Let us once again do a proof by induction, assuming the stream contains at least k items.

Hypothesis H_N

After iterating through the first N items in the stream, each of them has had an equal \frac{k}{N} probability of being sampled from the stream.

Base Case H_k

We can trivially observe that the first k element are sampled at the start of the algorithm, \frac{k}{k} = 1, the hypothesis has been verified.

Inductive Case

For a given N, let us assume that H_N holds. Let us now look at the events of the loop iteration where i = N, in order to prove H_{N + 1}.

j = random.randint(0, i) uniformly selects a value in the range [0, i], a.k.a [0, N]. We then have three cases:

  • j >= k, with probability 1 - \frac{k}{N + 1}: we do not modify the sampled reservoir at all.

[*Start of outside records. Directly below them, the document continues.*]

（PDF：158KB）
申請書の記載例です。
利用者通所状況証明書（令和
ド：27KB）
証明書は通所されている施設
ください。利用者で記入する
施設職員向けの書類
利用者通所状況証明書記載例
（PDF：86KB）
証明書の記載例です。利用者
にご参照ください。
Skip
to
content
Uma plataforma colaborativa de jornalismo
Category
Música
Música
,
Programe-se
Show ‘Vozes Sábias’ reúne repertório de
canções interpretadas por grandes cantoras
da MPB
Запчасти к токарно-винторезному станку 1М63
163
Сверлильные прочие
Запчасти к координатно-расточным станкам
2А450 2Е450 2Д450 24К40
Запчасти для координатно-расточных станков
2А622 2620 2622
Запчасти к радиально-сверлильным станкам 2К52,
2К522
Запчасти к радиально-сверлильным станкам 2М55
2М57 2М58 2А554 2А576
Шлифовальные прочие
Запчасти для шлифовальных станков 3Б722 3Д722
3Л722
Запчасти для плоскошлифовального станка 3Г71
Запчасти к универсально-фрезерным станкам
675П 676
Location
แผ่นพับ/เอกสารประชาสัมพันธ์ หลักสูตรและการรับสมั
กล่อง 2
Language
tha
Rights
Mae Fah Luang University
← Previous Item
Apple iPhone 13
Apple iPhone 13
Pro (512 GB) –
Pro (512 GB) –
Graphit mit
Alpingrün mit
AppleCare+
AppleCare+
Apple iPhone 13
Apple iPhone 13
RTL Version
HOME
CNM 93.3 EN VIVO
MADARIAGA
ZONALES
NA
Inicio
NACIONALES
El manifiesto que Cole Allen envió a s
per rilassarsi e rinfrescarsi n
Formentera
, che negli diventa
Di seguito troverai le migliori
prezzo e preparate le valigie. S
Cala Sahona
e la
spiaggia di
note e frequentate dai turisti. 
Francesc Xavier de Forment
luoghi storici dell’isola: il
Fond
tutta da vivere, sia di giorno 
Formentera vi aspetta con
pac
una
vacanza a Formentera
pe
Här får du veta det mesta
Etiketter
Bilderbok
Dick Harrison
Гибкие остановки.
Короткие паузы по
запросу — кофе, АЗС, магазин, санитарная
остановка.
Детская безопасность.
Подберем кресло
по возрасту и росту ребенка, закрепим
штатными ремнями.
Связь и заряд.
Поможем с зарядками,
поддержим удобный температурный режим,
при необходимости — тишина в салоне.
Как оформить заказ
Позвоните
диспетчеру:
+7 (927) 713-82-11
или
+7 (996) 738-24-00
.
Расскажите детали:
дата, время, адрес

  • j < k, with probability \frac{k}{N + 1}: we sample the new element to replace the j-th element of the reservoir. Therefore for any element e \in [0, k[ we can either have:

    • j = e: the element is replaced, probability \frac{1}{k}.
    • j \neq e: the element is not replaced, probability \frac{k - 1}{k}.

We can now compute the probability that a previously sampled element is kept in the reservoir: 1 - \frac{k}{N + 1} + \frac{k}{N + 1} \cdot \frac{k - 1}{k} = \frac{N}{N + 1}.

By H_N, any of the first N elements had a \frac{k}{N} probability of being sampled before at the start of the loop, each element now has a probability \frac{k}{N} \cdot \frac{N}{N + 1} = \frac{k}{N + 1} of being the element.

We have now proven that all elements have a probability \frac{k}{N + 1} of being sampled at the end of the loop, therefore H_{N + 1} has been verified.